Anouk ging vorbei, nur ein Windstoß gespielter Leichtigkeit entlang der Promenadenbänke an den Ufern des Donaukanals, hohe Schuhe und gesenkter Blick der dunkelblau geschminkten Augen, und niemanden traf sie, nicht Jasmin, Kentzy, nicht einmal den jungen Mann aus Jeffersons Jazzloch-Ness, dessen Namen sie sich nicht gemerkt hatte, und der ihr seither schon zweimal über den Weg gelaufen war, zufällig, wie das so passiert.

Wie geht es dir?

Und man lügt verhalten lächelnd über das verregnete Sommerwochenende, an dem man zu viel Zeit füreinander hatte, ging den Typen nichts an, kannte man sich doch so gut wie nicht.

Hunde erkennen seltsamerweise einander, hatte Harry einmal gesagt, selbst, wenn der eine nur so groß ist wie eine Tatze des anderen, und völlig anders aussieht.

Muss am Geruch liegen, hatte er gemeint. Kannst du mich riechen?

Ja, hatte sie gesagt.

Wien roch für Anouk nicht, sah auch nicht aus. Was man zu lange sieht, wird unsichtbar. Wie sie selbst, draußen in der Stadt, zumindest empfand sie das oft so.
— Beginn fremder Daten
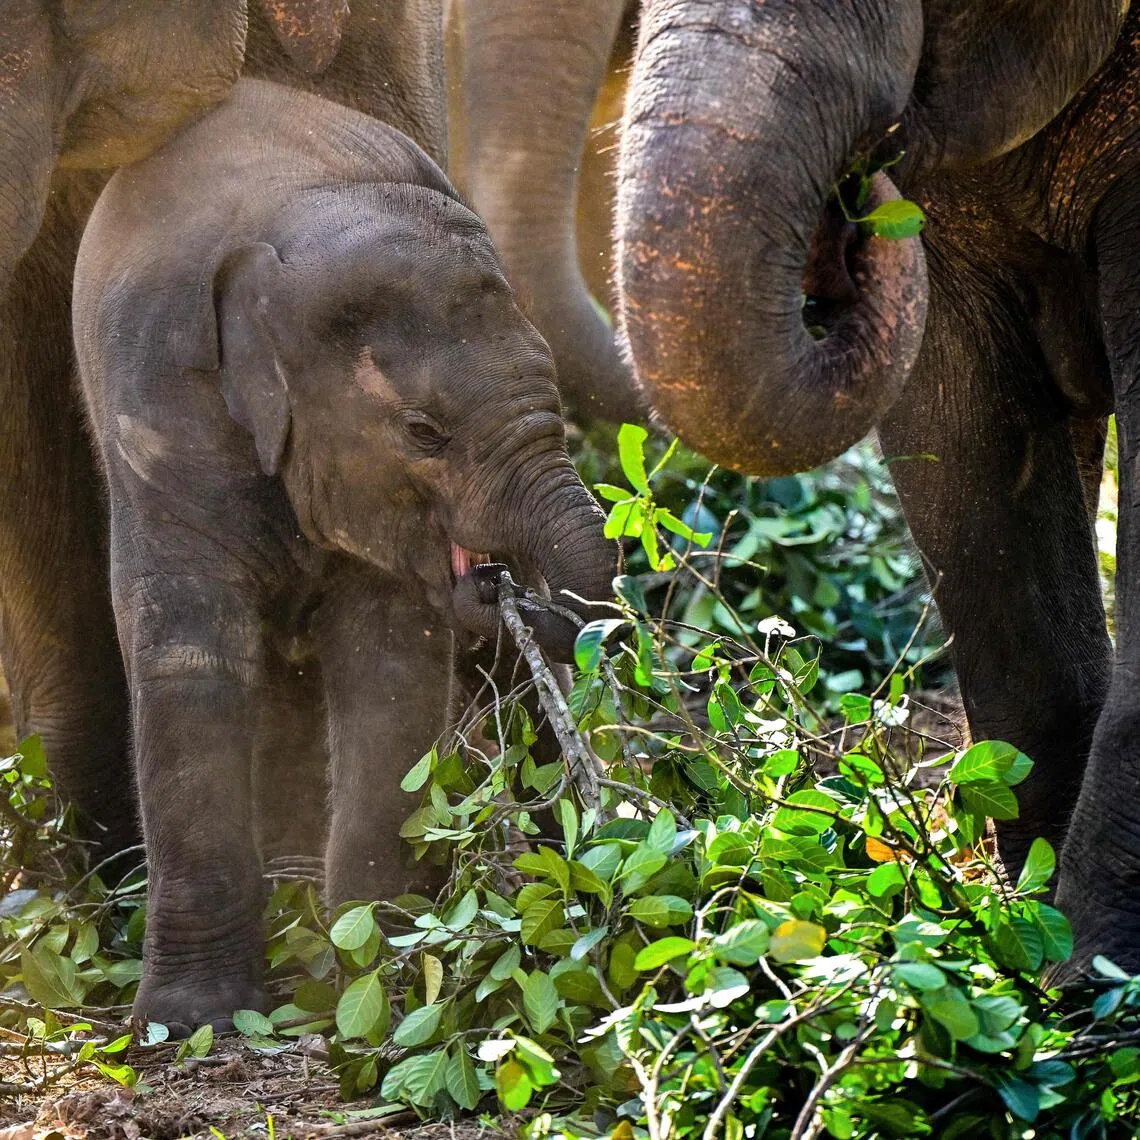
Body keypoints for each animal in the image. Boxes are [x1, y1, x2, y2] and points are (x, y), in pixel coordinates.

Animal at [72, 78, 616, 1031]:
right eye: (424, 432)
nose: (515, 592)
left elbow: (390, 667)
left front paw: (379, 981)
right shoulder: (162, 411)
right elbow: (188, 660)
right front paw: (191, 1022)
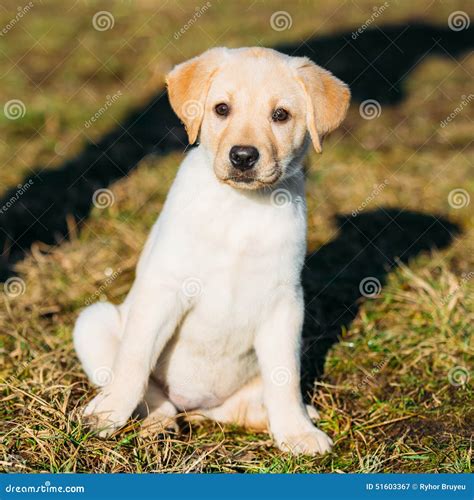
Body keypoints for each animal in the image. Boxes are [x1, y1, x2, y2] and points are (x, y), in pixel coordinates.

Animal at [73, 46, 348, 454]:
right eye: (221, 109)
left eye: (280, 115)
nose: (244, 156)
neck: (240, 206)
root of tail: (198, 407)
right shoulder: (166, 289)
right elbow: (135, 360)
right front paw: (108, 413)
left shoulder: (284, 301)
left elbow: (285, 376)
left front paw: (297, 432)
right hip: (94, 321)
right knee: (154, 395)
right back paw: (157, 425)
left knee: (250, 403)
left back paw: (285, 416)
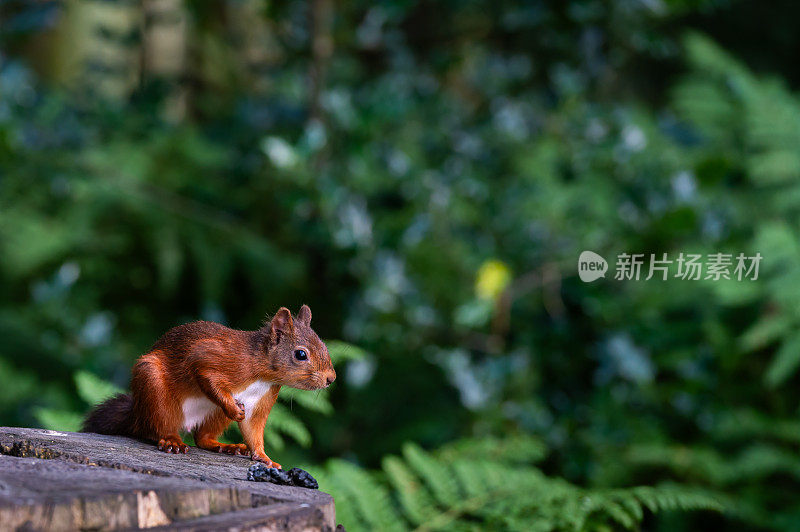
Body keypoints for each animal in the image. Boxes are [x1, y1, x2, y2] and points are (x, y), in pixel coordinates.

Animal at [86, 306, 336, 468]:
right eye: (301, 354)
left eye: (324, 345)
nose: (331, 378)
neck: (263, 375)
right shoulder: (215, 359)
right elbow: (205, 374)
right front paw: (234, 409)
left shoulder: (261, 401)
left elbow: (253, 430)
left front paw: (264, 458)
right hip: (153, 388)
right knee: (154, 428)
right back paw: (171, 440)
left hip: (213, 415)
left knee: (202, 438)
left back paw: (226, 446)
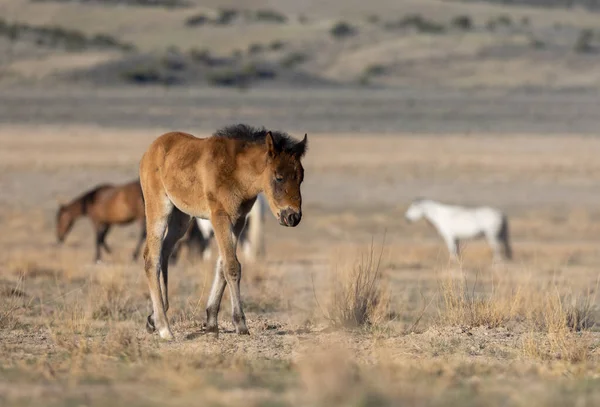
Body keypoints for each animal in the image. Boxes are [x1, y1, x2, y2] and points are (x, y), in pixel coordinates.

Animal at [140, 124, 308, 342]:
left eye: (301, 177)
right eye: (278, 177)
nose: (293, 217)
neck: (236, 172)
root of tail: (151, 150)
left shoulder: (238, 220)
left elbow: (222, 264)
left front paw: (211, 322)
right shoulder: (219, 216)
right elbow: (232, 266)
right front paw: (240, 324)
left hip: (181, 218)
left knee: (164, 253)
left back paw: (153, 318)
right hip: (158, 208)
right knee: (152, 258)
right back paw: (164, 328)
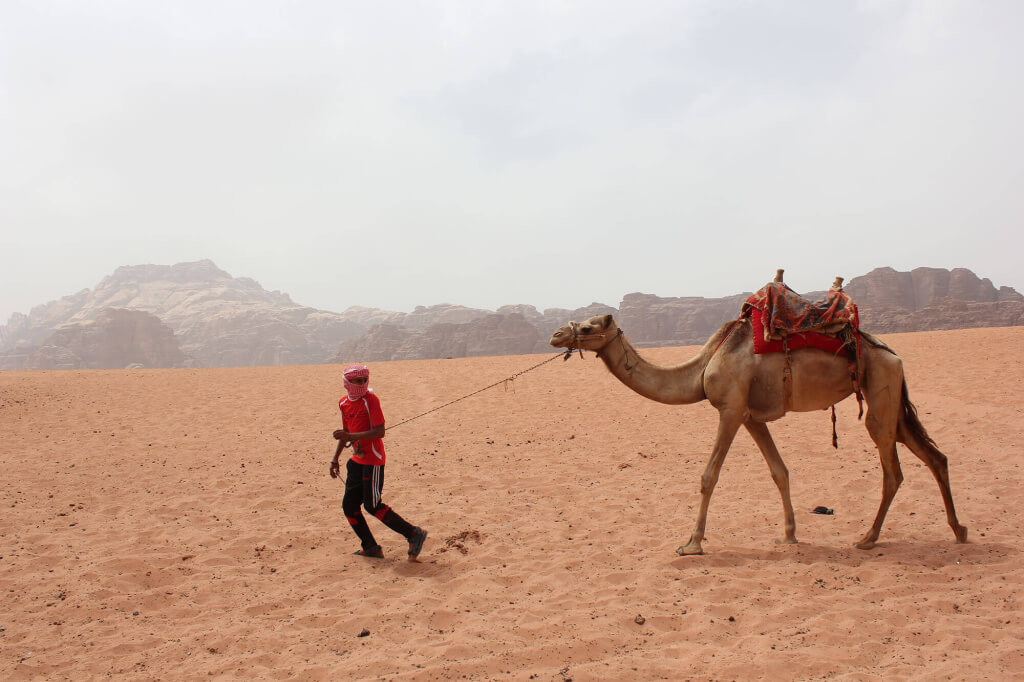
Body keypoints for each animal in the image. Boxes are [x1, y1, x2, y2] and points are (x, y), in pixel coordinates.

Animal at [549, 302, 968, 555]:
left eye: (586, 327)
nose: (555, 335)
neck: (703, 367)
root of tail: (892, 354)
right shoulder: (751, 417)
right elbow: (779, 471)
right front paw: (789, 534)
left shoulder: (731, 409)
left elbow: (708, 476)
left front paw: (692, 543)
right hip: (890, 397)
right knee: (935, 456)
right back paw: (959, 530)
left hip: (880, 394)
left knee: (893, 469)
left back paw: (868, 537)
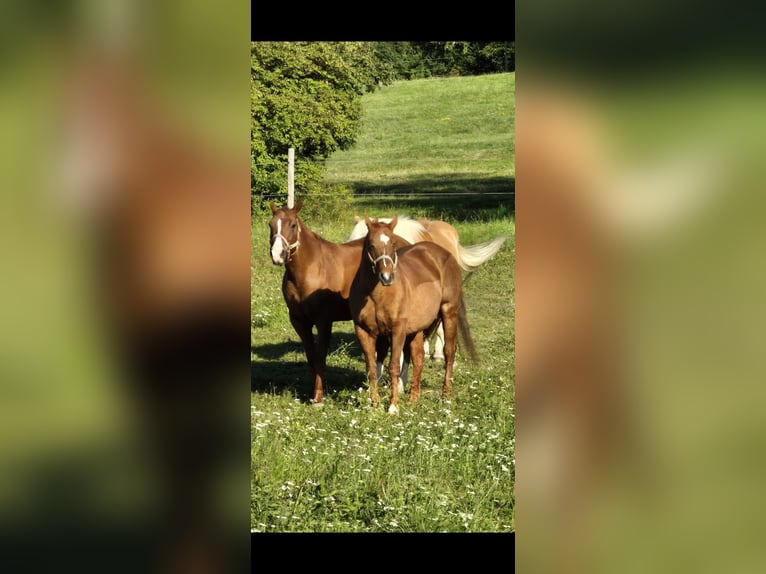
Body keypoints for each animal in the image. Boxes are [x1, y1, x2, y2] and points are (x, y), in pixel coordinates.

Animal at [348, 217, 479, 414]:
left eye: (394, 244)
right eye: (371, 245)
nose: (387, 277)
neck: (376, 294)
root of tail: (444, 253)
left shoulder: (397, 330)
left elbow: (394, 366)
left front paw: (393, 406)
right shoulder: (364, 331)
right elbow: (372, 367)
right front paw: (375, 405)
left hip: (449, 312)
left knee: (449, 352)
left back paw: (445, 396)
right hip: (417, 328)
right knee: (418, 357)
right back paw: (413, 399)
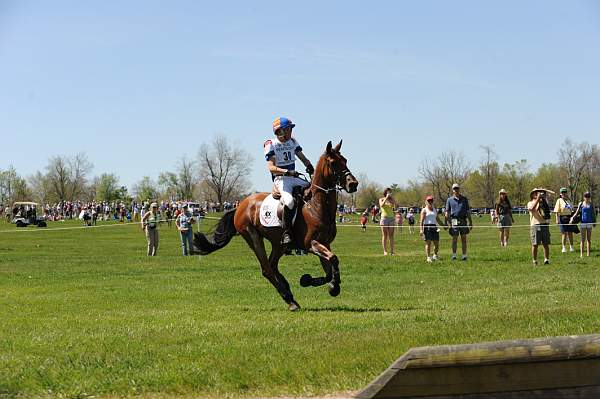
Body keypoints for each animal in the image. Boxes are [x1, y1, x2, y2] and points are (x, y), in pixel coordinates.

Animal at [195, 141, 358, 312]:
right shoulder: (311, 244)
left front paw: (319, 283)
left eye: (345, 160)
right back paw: (289, 298)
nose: (353, 184)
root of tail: (240, 205)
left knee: (273, 265)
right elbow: (333, 259)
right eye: (333, 163)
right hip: (253, 237)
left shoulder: (325, 243)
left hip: (278, 244)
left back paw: (288, 290)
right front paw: (331, 286)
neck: (316, 206)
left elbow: (329, 269)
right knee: (267, 269)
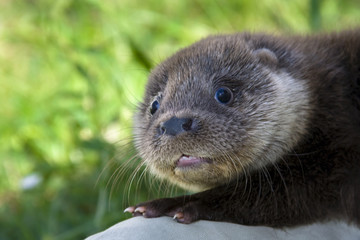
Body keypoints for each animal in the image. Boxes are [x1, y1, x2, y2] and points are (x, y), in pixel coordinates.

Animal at [124, 30, 360, 227]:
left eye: (223, 93)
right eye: (154, 105)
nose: (173, 124)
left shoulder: (332, 159)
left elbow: (283, 196)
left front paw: (173, 204)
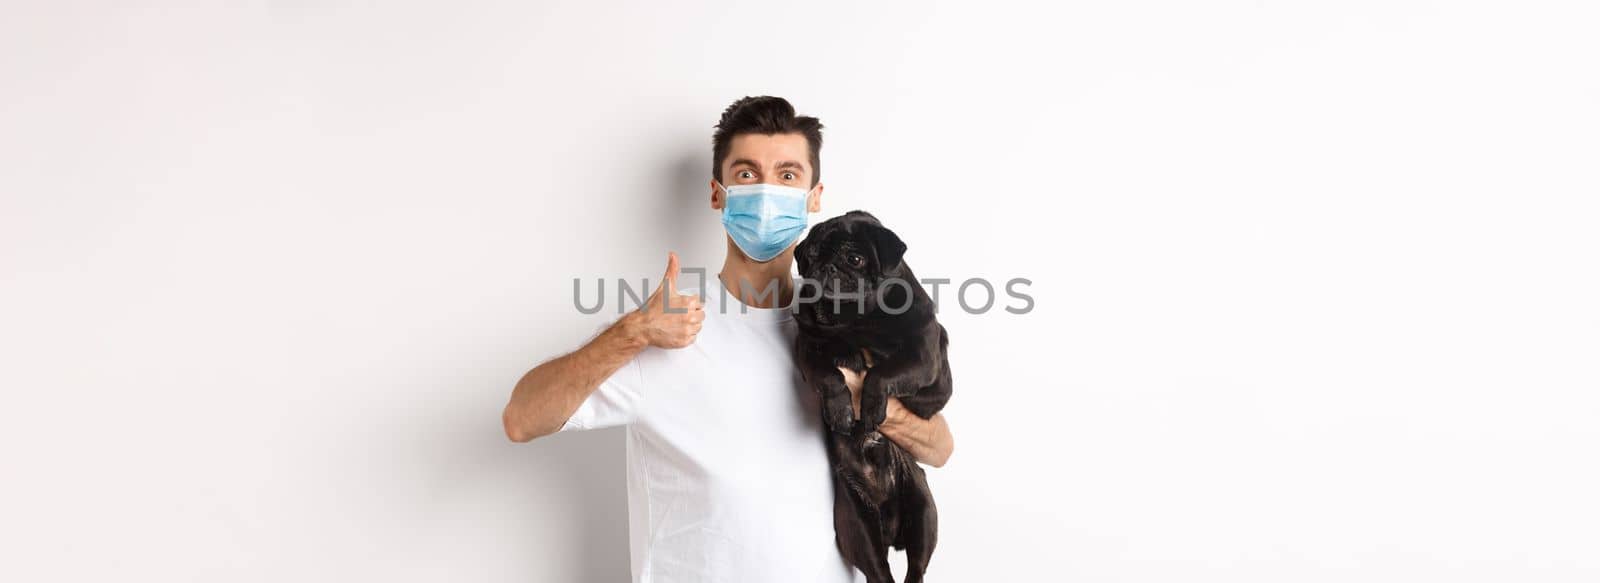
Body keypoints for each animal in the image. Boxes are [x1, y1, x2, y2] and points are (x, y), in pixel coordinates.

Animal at [790, 209, 947, 583]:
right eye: (810, 256)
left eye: (855, 259)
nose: (826, 268)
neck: (856, 320)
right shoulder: (808, 348)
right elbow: (830, 377)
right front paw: (842, 411)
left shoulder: (925, 361)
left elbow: (881, 374)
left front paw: (873, 407)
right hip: (858, 526)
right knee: (880, 571)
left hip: (924, 510)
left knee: (916, 568)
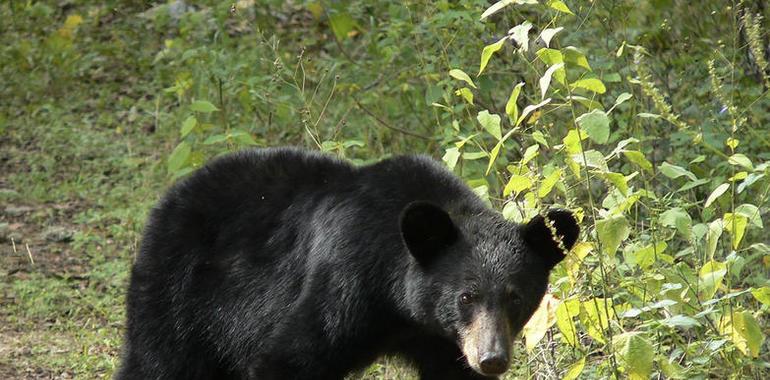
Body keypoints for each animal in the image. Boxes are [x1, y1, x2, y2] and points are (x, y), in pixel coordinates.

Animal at [117, 147, 576, 378]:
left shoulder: (442, 341)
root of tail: (174, 194)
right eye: (467, 296)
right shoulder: (345, 280)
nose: (491, 358)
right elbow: (289, 357)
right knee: (158, 363)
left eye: (515, 297)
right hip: (180, 295)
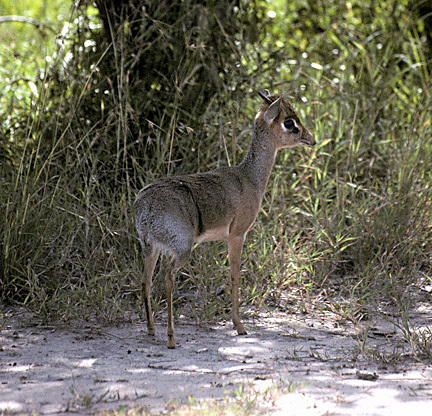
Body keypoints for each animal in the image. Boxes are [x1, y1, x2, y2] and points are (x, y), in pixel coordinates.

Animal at [133, 91, 316, 348]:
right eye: (289, 122)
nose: (311, 139)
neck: (250, 178)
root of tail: (145, 204)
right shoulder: (237, 234)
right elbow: (235, 274)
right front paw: (239, 326)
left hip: (151, 248)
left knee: (145, 280)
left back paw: (151, 329)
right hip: (181, 249)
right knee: (167, 277)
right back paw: (170, 337)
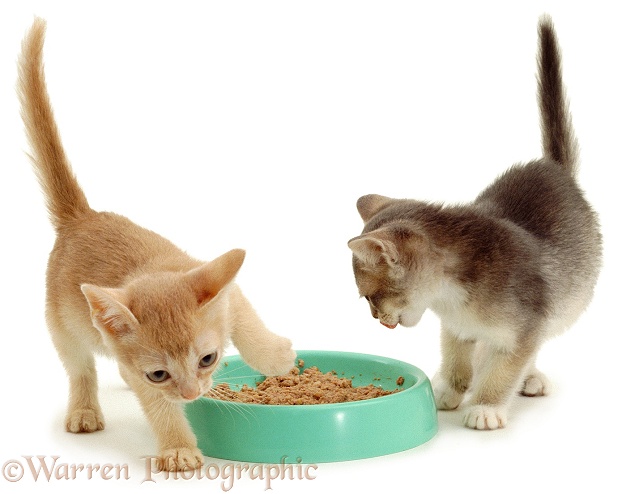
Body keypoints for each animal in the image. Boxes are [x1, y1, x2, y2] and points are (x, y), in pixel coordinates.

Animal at [15, 19, 296, 470]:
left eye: (208, 358)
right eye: (160, 373)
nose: (192, 394)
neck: (155, 272)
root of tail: (82, 216)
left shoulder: (221, 286)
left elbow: (248, 325)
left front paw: (277, 358)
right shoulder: (142, 373)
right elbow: (158, 406)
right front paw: (178, 447)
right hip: (61, 325)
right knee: (81, 370)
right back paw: (84, 410)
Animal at [348, 16, 604, 428]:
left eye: (370, 296)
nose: (376, 318)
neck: (450, 296)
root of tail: (553, 168)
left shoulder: (527, 325)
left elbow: (507, 366)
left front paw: (486, 405)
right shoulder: (455, 328)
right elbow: (456, 358)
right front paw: (448, 388)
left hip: (567, 300)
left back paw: (527, 377)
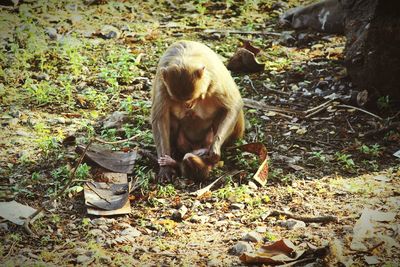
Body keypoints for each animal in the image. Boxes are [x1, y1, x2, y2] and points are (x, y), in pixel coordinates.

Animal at [152, 40, 245, 182]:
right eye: (180, 100)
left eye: (194, 98)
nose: (188, 105)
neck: (185, 57)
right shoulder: (162, 84)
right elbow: (160, 118)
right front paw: (165, 169)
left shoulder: (215, 80)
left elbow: (233, 106)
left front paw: (215, 147)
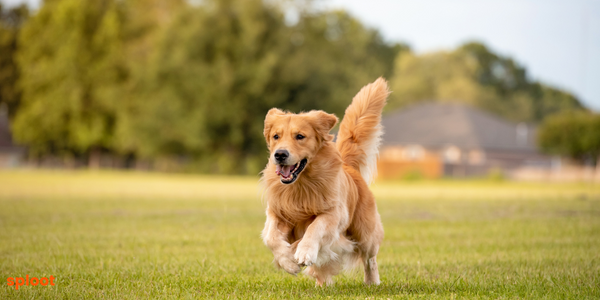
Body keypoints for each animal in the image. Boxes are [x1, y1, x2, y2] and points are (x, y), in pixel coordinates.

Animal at [262, 77, 390, 286]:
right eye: (276, 136)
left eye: (300, 136)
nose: (280, 154)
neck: (301, 184)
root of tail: (349, 167)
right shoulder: (277, 212)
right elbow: (271, 237)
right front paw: (288, 261)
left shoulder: (333, 213)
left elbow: (314, 227)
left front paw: (304, 251)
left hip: (365, 234)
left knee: (370, 259)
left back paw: (372, 282)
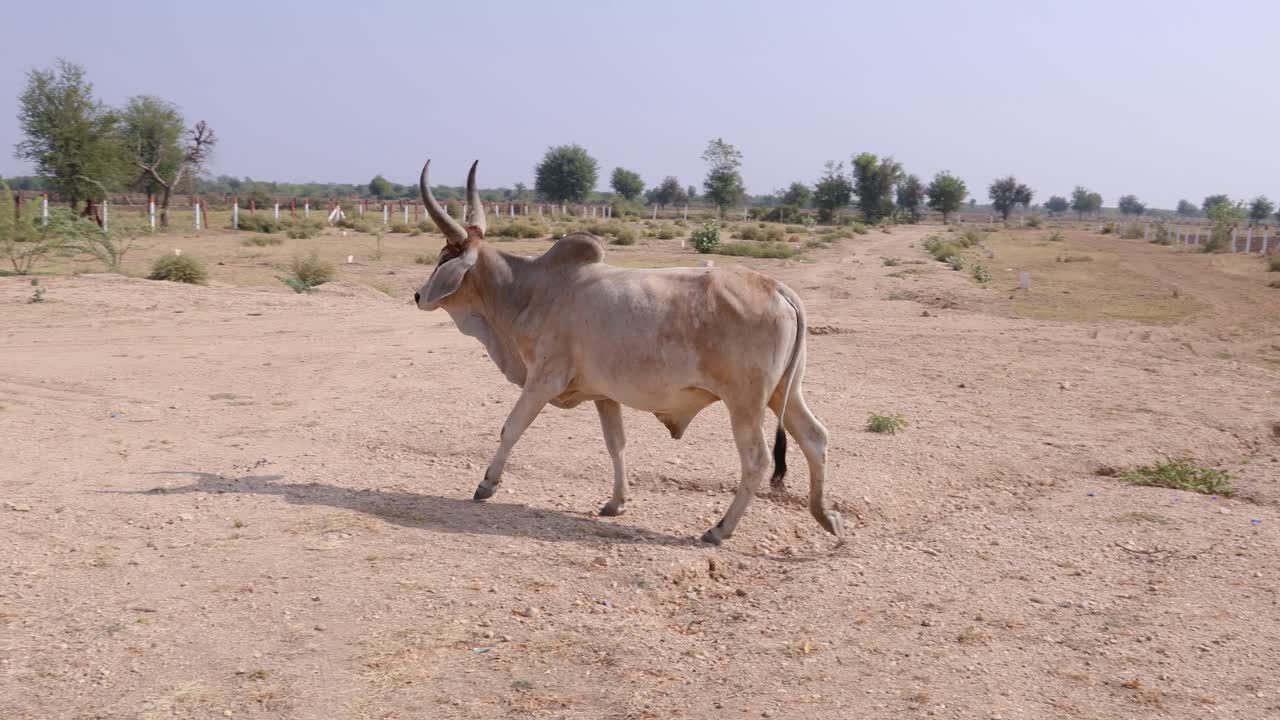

Anonymität als Tarnkappe, aber Catwalk derer, die ihre Tarnkappe in den Modefarben trugen.

Mit Wien als gelungener Melange aus untergegangener Monarchie und untergegangenem Sozialismus, wie ihr Vater gesagt hatte, verband Anouk auch so etwas wie das Glücksgefühl abstürzender Bergsteiger, in dieser wunderbaren Gegend noch nicht unten angekommen zu sein. Hatte auch ihr Vater gesagt.
Ihren Sommermantel aus durchsichtigem Plastik mit blauen Nieten und ebensolchen Stoffaufschlägen trug sie schon immer offen, Londoner Modell aus dem Second-Hand-Laden, gewendet waren die Accessoires rot. Manchmal verirrte sich echt schräge Ware auch in solche Shops. Etwas zu schmal war er ihr, aber man muss Sommermäntel ja nicht zuknöpfen, war ja ohnedies zu heiß dazu.

Vor einem Jahr hatte sie in demselben Geschäft für Harry ein Sakko gekauft, schreiend himmelblau, für die Bühne, aber es hatte zu wenige Innentaschen, um all die benötigten Requisiten verstauen zu können, und schneidern konnte weder sie noch Harry. So trug sie das gute Stück wieder zurück. War wieder einmal ein Verlustgeschäft.

Der Mantel fiel auf. Ein Eyecatcher, hatte die Verkäuferin gesagt. Anouk hatte ihn gekauft, weil er mit seiner roten Seite perfekt zu ihren Jeans und dem roten Top passte.

Die Haare hatte sie damals ebenfalls rot gefärbt. Die Augen auch, logisch. Karotte, hatte Harry sie genannt, nicht wirklich schmeichelhaft.

Zurzeit trug sie blau, doch nicht, weil Harry rot nicht taugte, das war schließlich ihr Ding. Die Färbung hatte sie noch zu Hause gehabt. Blich ohnedies viel zu schnell wieder aus.